Intracellular arginine transport
Arginase concentration present in the plasma is not reflective of whole-body arginase activity, since the arginases are intracellular enzymes that appear in the circulation after cell damage or cell death. The arginine-to-ornithine ratio, which significantly correlates to plasma arginase activity,12 may represent a superior marker of relative arginine bioavailability than arginine concentration alone. Arginine, ornithine and lysine compete for the same arginine transporter system (cationic amino acid transporter, CAT); therefore, an arginase-triggered rise in ornithine will further impact arginine transport and bioavailability. Plasma arginine concentration in SCD is approximately 40 to 50 mM at baseline,18 about 50% lower than normal values18 and well below the Km for CAT (100–150 mM). Even modest fluctuations in extracellular arginine concentration may significantly impact cellular arginine uptake and bioavailability. A low arginine:ornithine ratio is associated with increased mortality in SCD12 and severity of PH of various etiologies.21
Renal dysfunction
Global arginine bioavailability is diminished further in patients with renal dysfunction through the loss of de novo arginine synthesis from citrulline which occurs primarily in the kidney. Renal dysfunction, a common occurrence in SCD,7,22 will impair the major route for endogenous arginine biosynthesis. Rising creatinine levels correlate strongly to rising citrulline levels, suggesting renal insufficiency.12 Including the impact of renal dysfunction on arginine bioavailability through analysis of the arginine/(ornithine + citrulline) ratio revealed an increased risk of death in patients with low amino acid ratios. These findings suggest that adequate arginine bioavailability is critical for survival and provide clinicians with an objective index of disease severity.12
Endogenous NOS inhibitors
Low arginine bioavailability may be exacerbated further by the presence of elevated asymmetric dimethylarginine (ADMA), which is a competitive inhibitor of arginine transport and all NOS isozymes.23 High levels of ADMA can also contribute to NOS uncoupling.24 Circulating ADMA levels are elevated in several conditions of endothelial dysfunction, including SCD,25 and have been implicated in the pathophysiology of systemic and PH and risk of early mortality. The most elevated ADMA level occurred in SCD patients with the highest hemolytic rate and was associated with PH and mortality (Kato et al, personal communication).
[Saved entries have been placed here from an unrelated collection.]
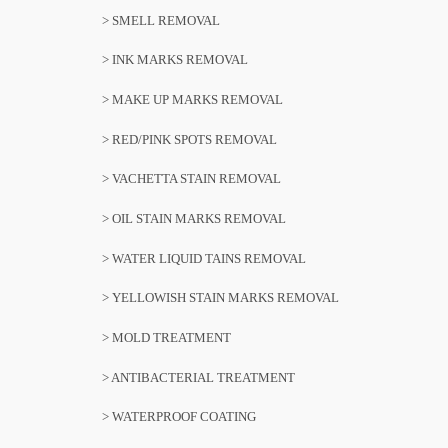
> SMELL REMOVAL
> INK MARKS REMOVAL
> MAKE UP MARKS REMOVAL
> RED/PINK SPOTS REMOVAL
> VACHETTA STAIN REMOVAL
> OIL STAIN MARKS REMOVAL
> WATER LIQUID TAINS REMOVAL
> YELLOWISH STAIN MARKS REMOVAL
> MOLD TREATMENT
> ANTIBACTERIAL TREATMENT
> WATERPROOF COATING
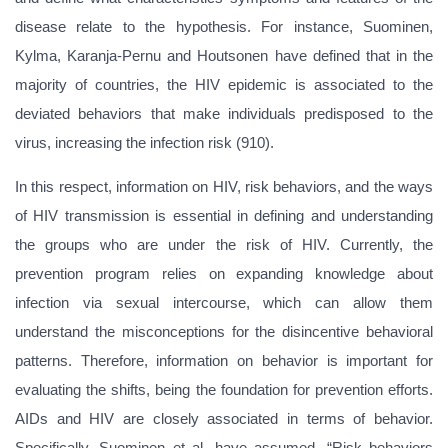
disease relate to the hypothesis. For instance, Suominen,
Kylma, Karanja-Pernu and Houtsonen have defined that in the
majority of countries, the HIV epidemic is associated to the
deviated behaviors that make individuals predisposed to the
virus, increasing the infection risk (910).
In this respect, information on HIV, risk behaviors, and the ways
of HIV transmission is essential in defining and understanding
the groups who are under the risk of HIV. Currently, the
prevention program relies on expanding knowledge about
infection via sexual intercourse, which can allow them
understand the misconceptions for the disincentive behavioral
patterns. Therefore, information on behavior is important for
evaluating the shifts, being the foundation for prevention efforts.
AIDs and HIV are closely associated in terms of behavior.
Specifically, Suominen et al. have assumed, “Risk behaviors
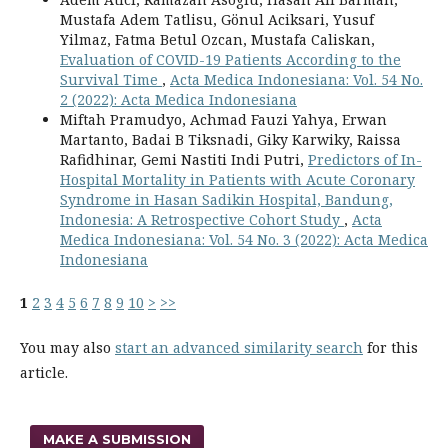
Mustafa Adem Tatlisu, Gönul Aciksari, Yusuf
Yilmaz, Fatma Betul Ozcan, Mustafa Caliskan,
Evaluation of COVID-19 Patients According to the
Survival Time
,
Acta Medica Indonesiana: Vol. 54 No.
2 (2022): Acta Medica Indonesiana
Miftah Pramudyo, Achmad Fauzi Yahya, Erwan
Martanto, Badai B Tiksnadi, Giky Karwiky, Raissa
Rafidhinar, Gemi Nastiti Indi Putri,
Predictors of In-
Hospital Mortality in Patients with Acute Coronary
Syndrome in Hasan Sadikin Hospital, Bandung,
Indonesia: A Retrospective Cohort Study
,
Acta
Medica Indonesiana: Vol. 54 No. 3 (2022): Acta Medica
Indonesiana
1
2
3
4
5
6
7
8
9
10
>
>>
You may also
start an advanced similarity search
for this
article.
MAKE A SUBMISSION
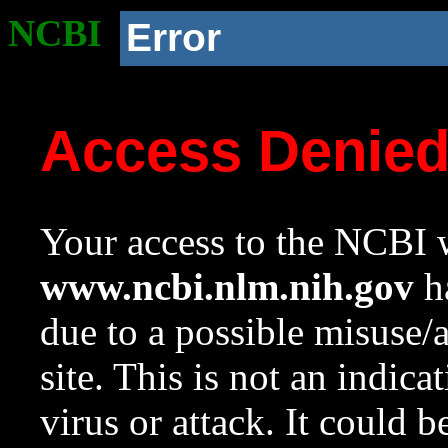
NCBI
Error
Access Denie
Your access to the NCBI w
www.ncbi.nlm.nih.gov
ha
due to a possible misuse/
site. This is not an indica
virus or attack. It could 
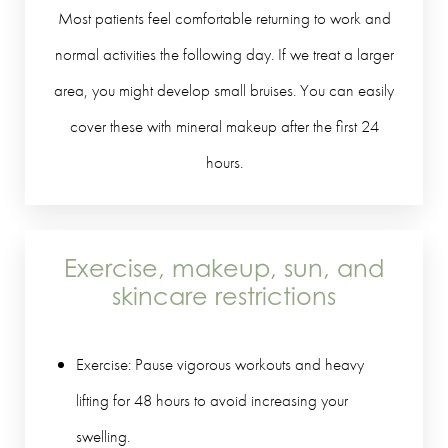
Most patients feel comfortable returning to work and
normal activities the following day. If we treat a larger
area, you might develop small bruises. You can easily
cover these with mineral makeup after the first 24
hours.
Exercise, makeup, sun, and
skincare restrictions
Exercise: Pause vigorous workouts and heavy
lifting for 48 hours to avoid increasing your
swelling.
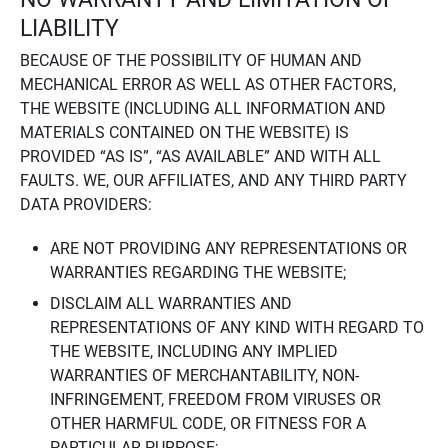
LIABILITY
BECAUSE OF THE POSSIBILITY OF HUMAN AND
MECHANICAL ERROR AS WELL AS OTHER FACTORS,
THE WEBSITE (INCLUDING ALL INFORMATION AND
MATERIALS CONTAINED ON THE WEBSITE) IS
PROVIDED “AS IS”, “AS AVAILABLE” AND WITH ALL
FAULTS. WE, OUR AFFILIATES, AND ANY THIRD PARTY
DATA PROVIDERS:
ARE NOT PROVIDING ANY REPRESENTATIONS OR
WARRANTIES REGARDING THE WEBSITE;
DISCLAIM ALL WARRANTIES AND
REPRESENTATIONS OF ANY KIND WITH REGARD TO
THE WEBSITE, INCLUDING ANY IMPLIED
WARRANTIES OF MERCHANTABILITY, NON-
INFRINGEMENT, FREEDOM FROM VIRUSES OR
OTHER HARMFUL CODE, OR FITNESS FOR A
PARTICULAR PURPOSE;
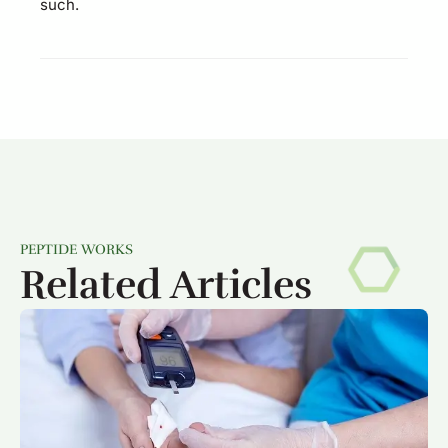
such.
PEPTIDE WORKS
Related Articles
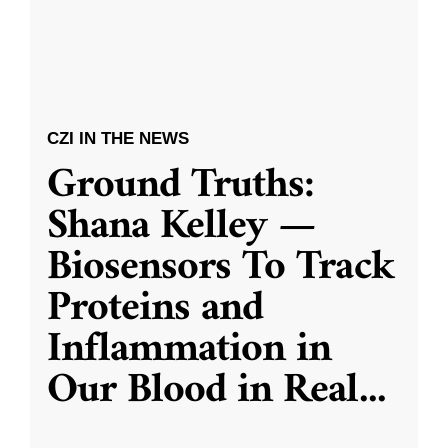
CZI IN THE NEWS
Ground Truths:
Shana Kelley —
Biosensors To Track
Proteins and
Inflammation in
Our Blood in Real
...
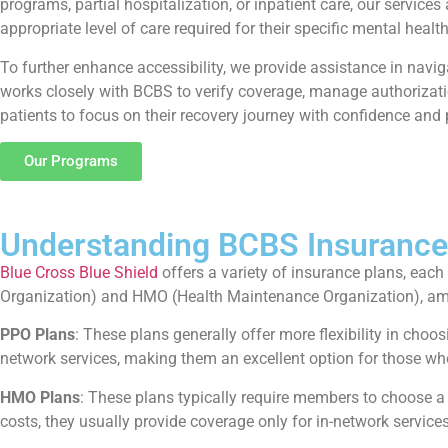
programs, partial hospitalization, or inpatient care, our servi
appropriate level of care required for their specific mental healt
To further enhance accessibility, we provide assistance in navi
works closely with BCBS to verify coverage, manage authorizatio
patients to focus on their recovery journey with confidence and
Our Programs
Understanding BCBS Insurance
Blue Cross Blue Shield
offers a variety of insurance plans, eac
Organization) and HMO (Health Maintenance Organization), am
PPO Plans
: These plans generally offer more flexibility in choo
network services, making them an excellent option for those who
HMO Plans
: These plans typically require members to choose a
costs, they usually provide coverage only for in-network services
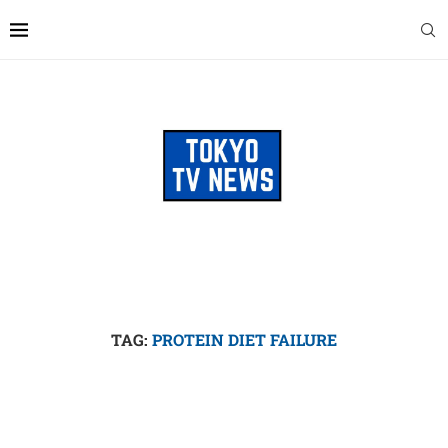
TAG:
PROTEIN DIET FAILURE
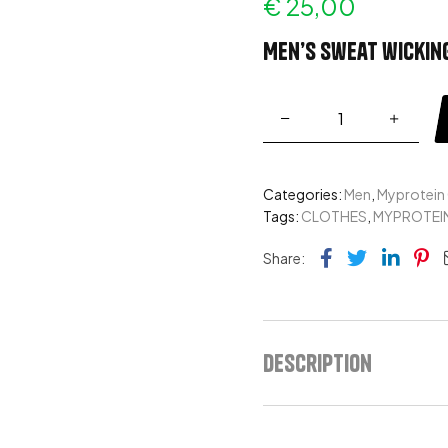
€
25,00
Men’s sweat wicking
Categories:
Men
,
Myprotein
Tags:
CLOTHES
,
MYPROTEI
Facebook
Twitter
Link
Pi
Share:
Description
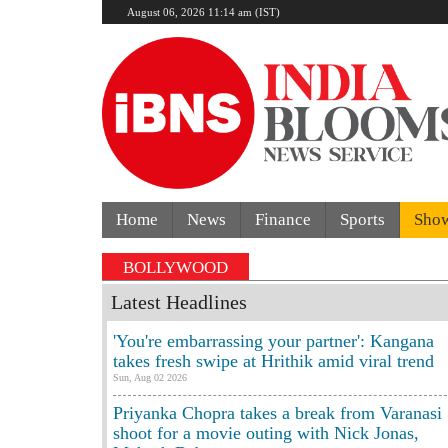
August 06, 2026 11:14 am (IST)
Home
News
Finance
Sports
Sho
BOLLYWOOD
Latest Headlines
'You're embarrassing your partner': Kangana
takes fresh swipe at Hrithik amid viral trend
Sun, Aug 02 2026
Priyanka Chopra takes a break from Varanasi
shoot for a movie outing with Nick Jonas,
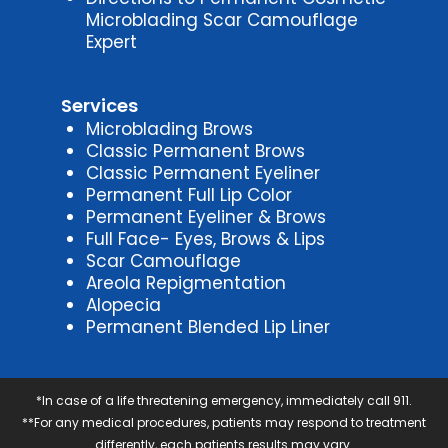
Microblading Scar Camouflage
Expert
Services
Microblading Brows
Classic Permanent Brows
Classic Permanent Eyeliner
Permanent Full Lip Color
Permanent Eyeliner & Brows
Full Face- Eyes, Brows & Lips
Scar Camouflage
Areola Repigmentation
Alopecia
Permanent Blended Lip Liner
*In case of a life threatening emergency, immediately call 911.
**For any medical procedures, patients may respond to treatment
differently, each patients results may vary.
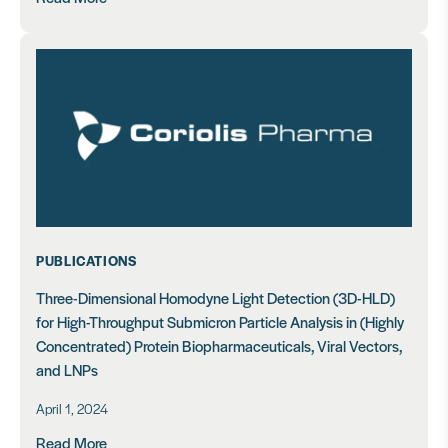
PUBLICATIONS
Three-Dimensional Homodyne Light Detection (3D-HLD)
for High-Throughput Submicron Particle Analysis in (Highly
Concentrated) Protein Biopharmaceuticals, Viral Vectors,
and LNPs
April 1, 2024
Read More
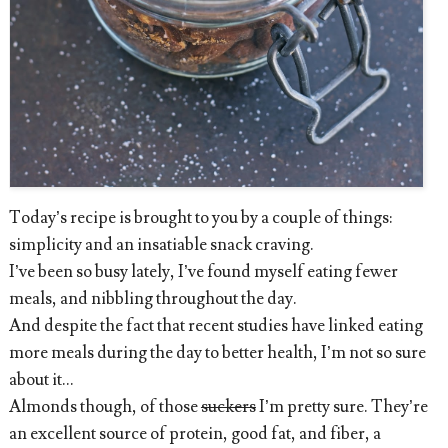
Today’s recipe is brought to you by a couple of things:
simplicity and an insatiable snack craving.
I’ve been so busy lately, I’ve found myself eating fewer
meals, and nibbling throughout the day.
And despite the fact that recent studies have linked eating
more meals during the day to better health, I’m not so sure
about it...
Almonds though, of those
suckers
I’m pretty sure. They’re
an excellent source of protein, good fat, and fiber, a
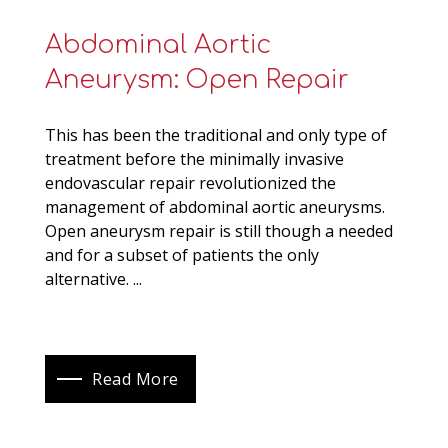
Abdominal Aortic
Aneurysm: Open Repair
This has been the traditional and only type of
treatment before the minimally invasive
endovascular repair revolutionized the
management of abdominal aortic aneurysms.
Open aneurysm repair is still though a needed
and for a subset of patients the only
alternative. ...
Read More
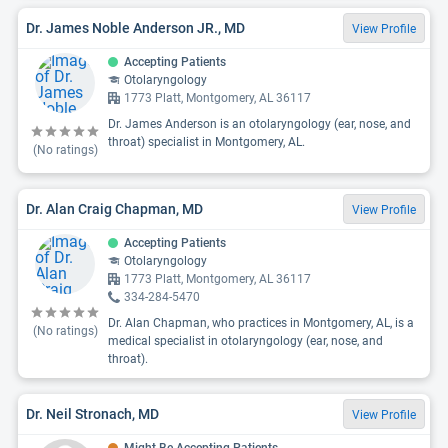
Dr. James Noble Anderson JR., MD
View Profile
Accepting Patients
Otolaryngology
1773 Platt, Montgomery, AL 36117
Dr. James Anderson is an otolaryngology (ear, nose, and
throat) specialist in Montgomery, AL.
(No ratings)
Dr. Alan Craig Chapman, MD
View Profile
Accepting Patients
Otolaryngology
1773 Platt, Montgomery, AL 36117
334-284-5470
Dr. Alan Chapman, who practices in Montgomery, AL, is a
(No ratings)
medical specialist in otolaryngology (ear, nose, and
throat).
Dr. Neil Stronach, MD
View Profile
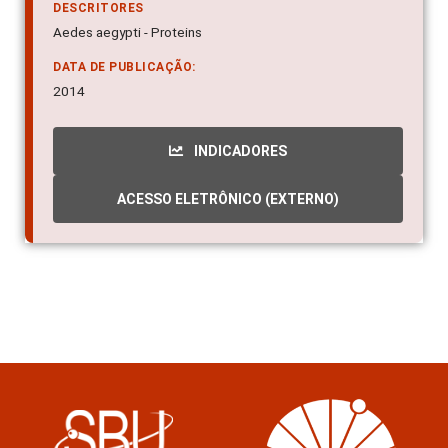
DESCRITORES
Aedes aegypti - Proteins
DATA DE PUBLICAÇÃO:
2014
INDICADORES
ACESSO ELETRÔNICO (EXTERNO)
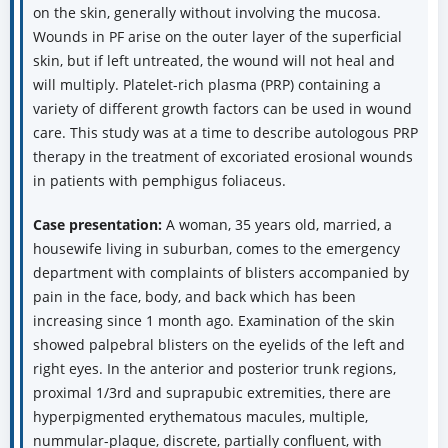
on the skin, generally without involving the mucosa.
Wounds in PF arise on the outer layer of the superficial
skin, but if left untreated, the wound will not heal and
will multiply. Platelet-rich plasma (PRP) containing a
variety of different growth factors can be used in wound
care. This study was at a time to describe autologous PRP
therapy in the treatment of excoriated erosional wounds
in patients with pemphigus foliaceus.
Case presentation:
A woman, 35 years old, married, a
housewife living in suburban, comes to the emergency
department with complaints of blisters accompanied by
pain in the face, body, and back which has been
increasing since 1 month ago. Examination of the skin
showed palpebral blisters on the eyelids of the left and
right eyes. In the anterior and posterior trunk regions,
proximal 1/3rd and suprapubic extremities, there are
hyperpigmented erythematous macules, multiple,
nummular-plaque, discrete, partially confluent, with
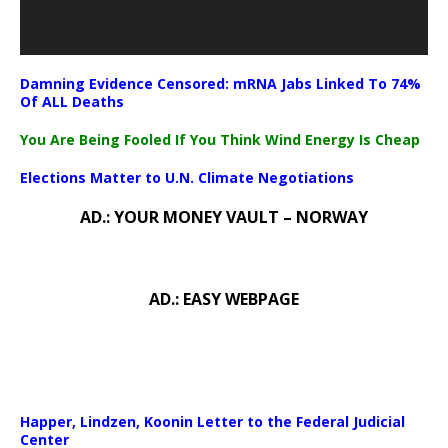
Damning Evidence Censored: mRNA Jabs Linked To 74%
Of ALL Deaths
You Are Being Fooled If You Think Wind Energy Is Cheap
Elections Matter to U.N. Climate Negotiations
AD.: YOUR MONEY VAULT – NORWAY
AD.: EASY WEBPAGE
Happer, Lindzen, Koonin Letter to the Federal Judicial
Center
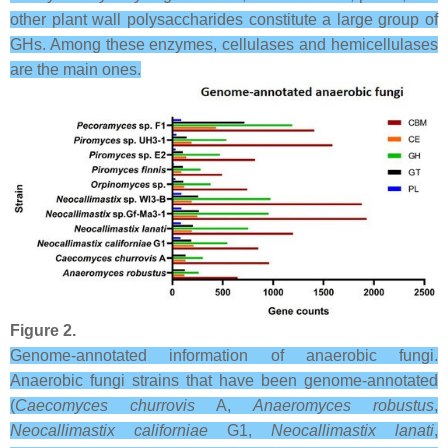
other plant wall polysaccharides constitute a large group of
GHs. Among these enzymes, cellulases and hemicellulases
are the main ones.
Figure 2.
Genome-annotated information of anaerobic fungi.
Anaerobic fungi strains that have been genome-annotated
(
Caecomyces churrovis
A,
Anaeromyces robustus
,
Neocallimastix californiae
G1,
Neocallimastix lanati
,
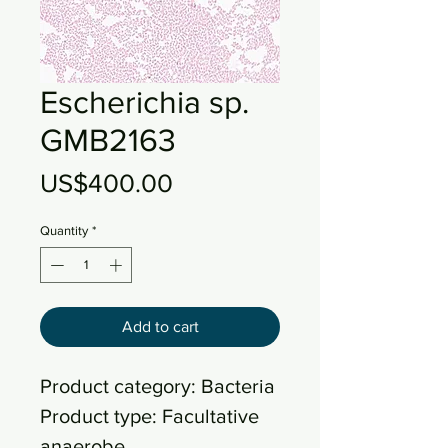
Escherichia sp.
GMB2163
Price
US$400.00
Quantity
*
Add to cart
Product category: Bacteria
Product type: Facultative
anaerobe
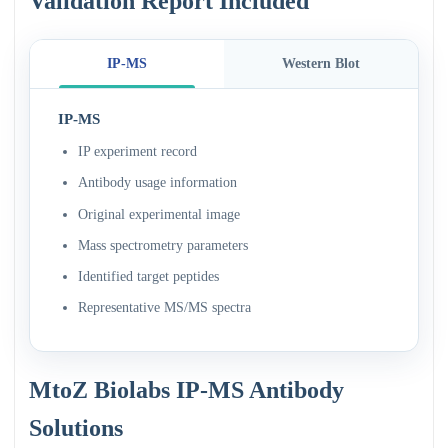
Validation Report Included
IP-MS
Western Blot
IP-MS
IP experiment record
Antibody usage information
Original experimental image
Mass spectrometry parameters
Identified target peptides
Representative MS/MS spectra
MtoZ Biolabs IP-MS Antibody
Solutions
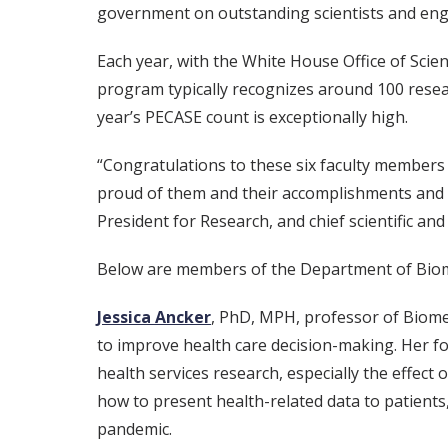
government on outstanding scientists and engi
Each year, with the White House Office of Scie
program typically recognizes around 100 resea
year’s PECASE count is exceptionally high.
“Congratulations to these six faculty members
proud of them and their accomplishments and ex
President for Research, and chief scientific and
Below are members of the Department of Biom
Jessica Ancker
, PhD, MPH, professor of Biome
to improve health care decision-making. Her f
health services research, especially the effect
how to present health-related data to patients
pandemic.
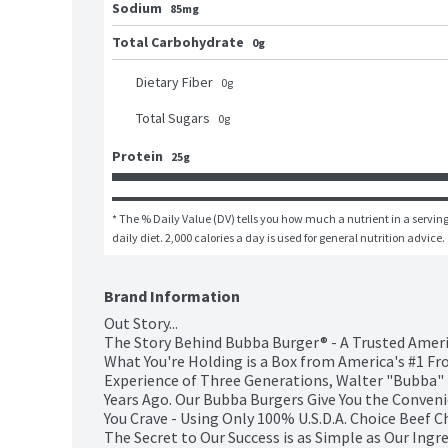
Sodium
85mg
Total Carbohydrate
0g
Dietary Fiber
0
g
Total Sugars
0
g
Protein
25g
* The % Daily Value (DV) tells you how much a nutrient in a serving 
daily diet. 2,000 calories a day is used for general nutrition advice.
Brand Information
Out Story...

The Story Behind Bubba Burger® - A Trusted Ameri
What You're Holding is a Box from America's #1 Fr
Experience of Three Generations, Walter "Bubba" 
Years Ago. Our Bubba Burgers Give You the Conveni
You Crave - Using Only 100% U.S.D.A. Choice Beef Ch
The Secret to Our Success is as Simple as Our Ingr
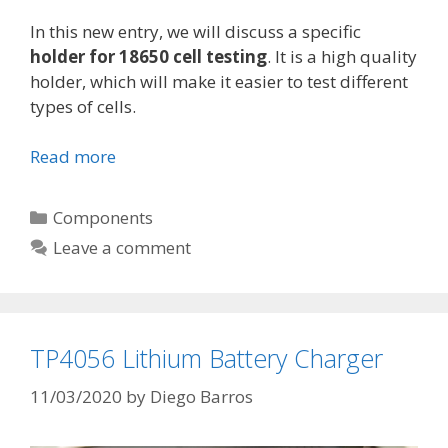
In this new entry, we will discuss a specific
holder for 18650 cell testing
. It is a high quality
holder, which will make it easier to test different
types of cells.
Read more
H
o
l
C
Components
d
a
Leave a comment
e
t
r
e
f
g
o
o
TP4056 Lithium Battery Charger
r
r
1
i
11/03/2020
by
Diego Barros
8
e
6
s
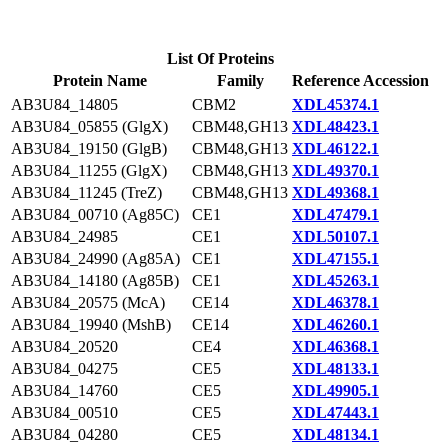
List Of Proteins
Protein Name
Family
Reference Accession
AB3U84_14805
CBM2
XDL45374.1
AB3U84_05855 (GlgX)
CBM48,GH13
XDL48423.1
AB3U84_19150 (GlgB)
CBM48,GH13
XDL46122.1
AB3U84_11255 (GlgX)
CBM48,GH13
XDL49370.1
AB3U84_11245 (TreZ)
CBM48,GH13
XDL49368.1
AB3U84_00710 (Ag85C)
CE1
XDL47479.1
AB3U84_24985
CE1
XDL50107.1
AB3U84_24990 (Ag85A)
CE1
XDL47155.1
AB3U84_14180 (Ag85B)
CE1
XDL45263.1
AB3U84_20575 (McA)
CE14
XDL46378.1
AB3U84_19940 (MshB)
CE14
XDL46260.1
AB3U84_20520
CE4
XDL46368.1
AB3U84_04275
CE5
XDL48133.1
AB3U84_14760
CE5
XDL49905.1
AB3U84_00510
CE5
XDL47443.1
AB3U84_04280
CE5
XDL48134.1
ADMA normally produced in the body is hydrolyzed by dimethylarginine dimethylaminohydrolase (DDAH). Homocysteine inhibits DDAH activity. This may represent a mechanism whereby hyperhomocysteinemia, a known risk factor for vascular disease and thrombosis, leads to elevated plasma ADMA levels and decreased NO production in the cardiovascular system through competitive arginine inhibition. Landburg and colleagues recently demonstrated that elevated ADMA levels in patients with SCD did not increase over baseline during VOC.26 Although they conclude that there is no primary role for ADMA during crisis,26 given that arginine bioavailability decreases significantly during VOC and ACS,18 a rise in the ratio of ADMA-to-arginine may have some impact on global arginine bioavailability and endothelial dysfunction that should be explored further.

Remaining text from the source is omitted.